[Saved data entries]

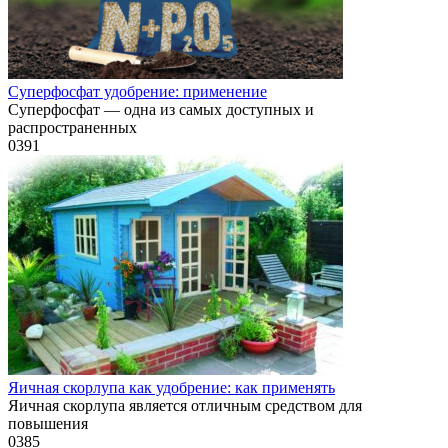
Суперфосфат удобрение: применение
Суперфосфат — одна из самых доступных и
распространенных
0
391
Яичная скорлупа как удобрение: как применять
Яичная скорлупа является отличным средством для
повышения
0
385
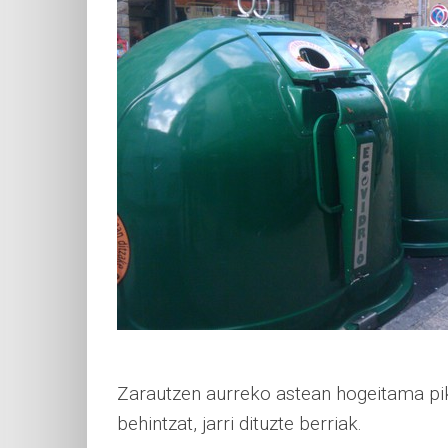
Zarautzen aurreko astean hogeitama pik
behintzat, jarri dituzte berriak.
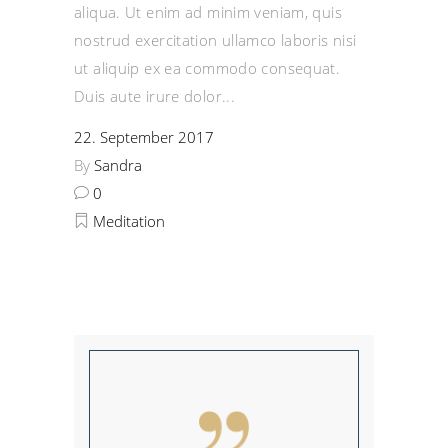
aliqua. Ut enim ad minim veniam, quis
nostrud exercitation ullamco laboris nisi
ut aliquip ex ea commodo consequat.
Duis aute irure dolor
22. September 2017
By
Sandra
0
Meditation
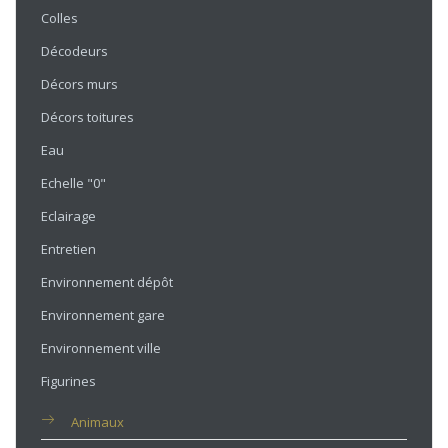
Colles
Décodeurs
Décors murs
Décors toitures
Eau
Echelle "0"
Eclairage
Entretien
Environnement dépôt
Environnement gare
Environnement ville
Figurines
Animaux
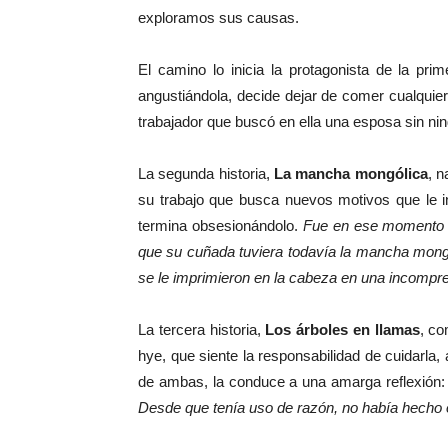
exploramos sus causas.
El camino lo inicia la protagonista de la prim
angustiándola, decide dejar de comer cualquie
trabajador que buscó en ella una esposa sin ning
La segunda historia,
La mancha mongólica
, n
su trabajo que busca nuevos motivos que le 
termina obsesionándolo.
Fue en ese momento cu
que su cuñada tuviera todavía la mancha mongó
se le imprimieron en la cabeza en una incompren
La tercera historia,
Los árboles en llamas
, co
hye, que siente la responsabilidad de cuidarla,
de ambas, la conduce a una amarga reflexión
Desde que tenía uso de razón, no había hecho 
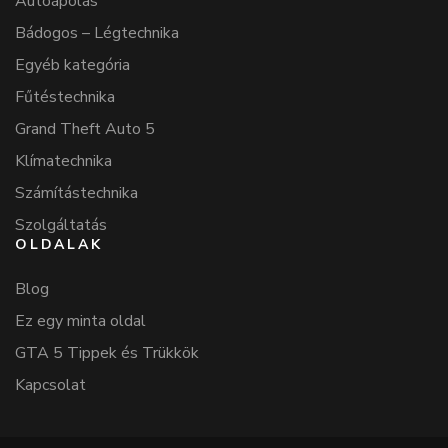
Autóápolás
Bádogos – Légtechnika
Egyéb kategória
Fűtéstechnika
Grand Theft Auto 5
Klímatechnika
Számítástechnika
Szolgáltatás
OLDALAK
Blog
Ez egy minta oldal
GTA 5 Tippek és Trükkök
Kapcsolat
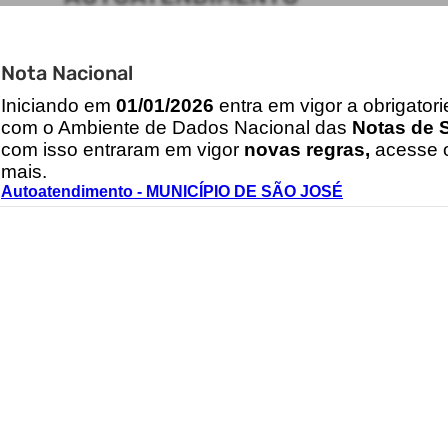
ACESSO RÁPIDO
Nota Nacional
Acesso à Informação
Cidadão
I
niciando em
01/01/2026
entra em vigor a obrigator
Transparência
com o Ambiente de Dados Nacional das
Notas de S
com isso entraram em vigor
novas regras,
acesse o
mais.
Autoatendimento - MUNICÍPIO DE SÃO JOSÉ
CONTATOS
gabinete@pmsj.sc.gov.br
2026 - IPM Sistemas Ltda. Todos os Direitos Reservados.
Termos de Uso
|
Política de Privacidade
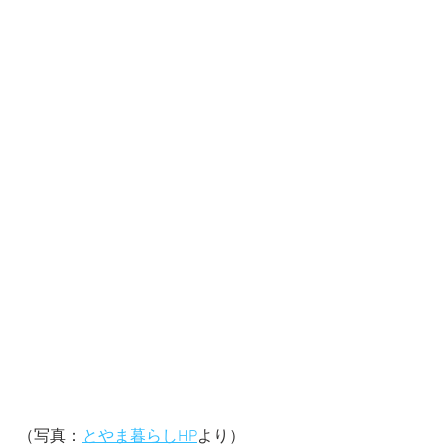
（写真：
とやま暮らしHP
より）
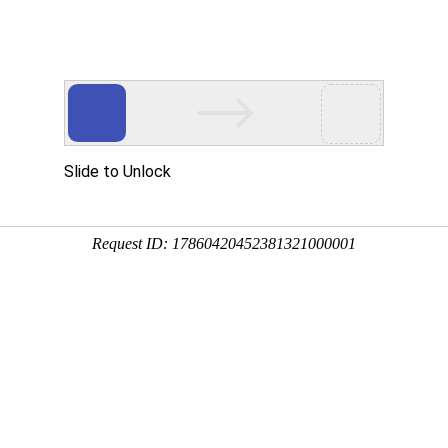
口产品应用
安全身份核验产品
解决方案
Ca
智能考勤
智能门禁
多功能读卡器
智能消费
客户端软件
二维码识别终
/应用
纹识别智能考勤终端
模态识别智能门禁终端
份证读卡器
面部识别智能消费
万傲瑞达出入口综合
二维码识别模组
远程指导
服务机构安检
考生身份认证
频卡识别智能考勤终端
物识别智能门禁控制器
多>>
离线式智能消费终
ZKAccess3.5
更多>>
上门服务
身份认证
“二道门”管理
模态生物识别智能考勤终端
频卡识别智能门禁控制器
在线式智能消费终
百傲瑞达
多>>
多>>
更多>>
更多>>
宿舍
高职校校园
客户端软件
智能停车
智能访客终端
更多方案>>
智能安检
生物识别采
KTime智能考勤管理系统
能自动道闸
能访客终端
X射线安全检查设
指纹采集器
-ZKEco Pro时间&安全精细化管理系统
人值守自助终端
客闸机终端
通过式金属探测门
温度采集器
多>>
能广告道闸
多>>
磁性物质探测立柱
虹膜采集器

Problem statement: Quote the data exactly, leaving every image out of the copy.

Your solution:
Суперфосфат удобрение: применение
Суперфосфат — одна из самых доступных и
распространенных
0
391
Яичная скорлупа как удобрение: как применять
Яичная скорлупа является отличным средством для
повышения
0
385
Zarautzen aurreko astean hogeitama pik
behintzat, jarri dituzte berriak.
aliqua. Ut enim ad minim veniam, quis
nostrud exercitation ullamco laboris nisi
ut aliquip ex ea commodo consequat.
Duis aute irure dolor
22. September 2017
By
Sandra
0
Meditation
Colles
Décodeurs
Décors murs
Décors toitures
Eau
Echelle "0"
Eclairage
Entretien
Environnement dépôt
Environnement gare
Environnement ville
Figurines
Animaux
exploramos sus causas.
El camino lo inicia la protagonista de la prim
angustiándola, decide dejar de comer cualquie
trabajador que buscó en ella una esposa sin ning
La segunda historia,
La mancha mongólica
, n
su trabajo que busca nuevos motivos que le 
termina obsesionándolo.
Fue en ese momento cu
que su cuñada tuviera todavía la mancha mongó
se le imprimieron en la cabeza en una incompren
La tercera historia,
Los árboles en llamas
, co
hye, que siente la responsabilidad de cuidarla,
de ambas, la conduce a una amarga reflexión
Desde que tenía uso de razón, no había hecho 
Autóápolás
Bádogos – Légtechnika
Egyéb kategória
Fűtéstechnika
Grand Theft Auto 5
Klímatechnika
Számítástechnika
Szolgáltatás
OLDALAK
Blog
Ez egy minta oldal
GTA 5 Tippek és Trükkök
Kapcsolat
ACESSO RÁPIDO
Nota Nacional
Acesso à Informação
Cidadão
I
niciando em
01/01/2026
entra em vigor a obrigator
Transparência
com o Ambiente de Dados Nacional das
Notas de S
com isso entraram em vigor
novas regras,
acesse o
mais.
Autoatendimento - MUNICÍPIO DE SÃO JOSÉ
CONTATOS
gabinete@pmsj.sc.gov.br
2026 - IPM Sistemas Ltda. Todos os Direitos Reservados.
Termos de Uso
|
Política de Privacidade
（写真：
とやま暮らしHP
より）
口产品应用
安全身份核验产品
解决方案
Ca
智能考勤
智能门禁
多功能读卡器
智能消费
客户端软件
二维码识别终
/应用
纹识别智能考勤终端
模态识别智能门禁终端
份证读卡器
面部识别智能消费
万傲瑞达出入口综合
二维码识别模组
远程指导
服务机构安检
考生身份认证
频卡识别智能考勤终端
物识别智能门禁控制器
多>>
离线式智能消费终
ZKAccess3.5
更多>>
上门服务
身份认证
“二道门”管理
模态生物识别智能考勤终端
频卡识别智能门禁控制器
在线式智能消费终
百傲瑞达
多>>
多>>
更多>>
更多>>
宿舍
高职校校园
客户端软件
智能停车
智能访客终端
更多方案>>
智能安检
生物识别采
KTime智能考勤管理系统
能自动道闸
能访客终端
X射线安全检查设
指纹采集器
-ZKEco Pro时间&安全精细化管理系统
人值守自助终端
客闸机终端
通过式金属探测门
温度采集器
多>>
能广告道闸
多>>
磁性物质探测立柱
虹膜采集器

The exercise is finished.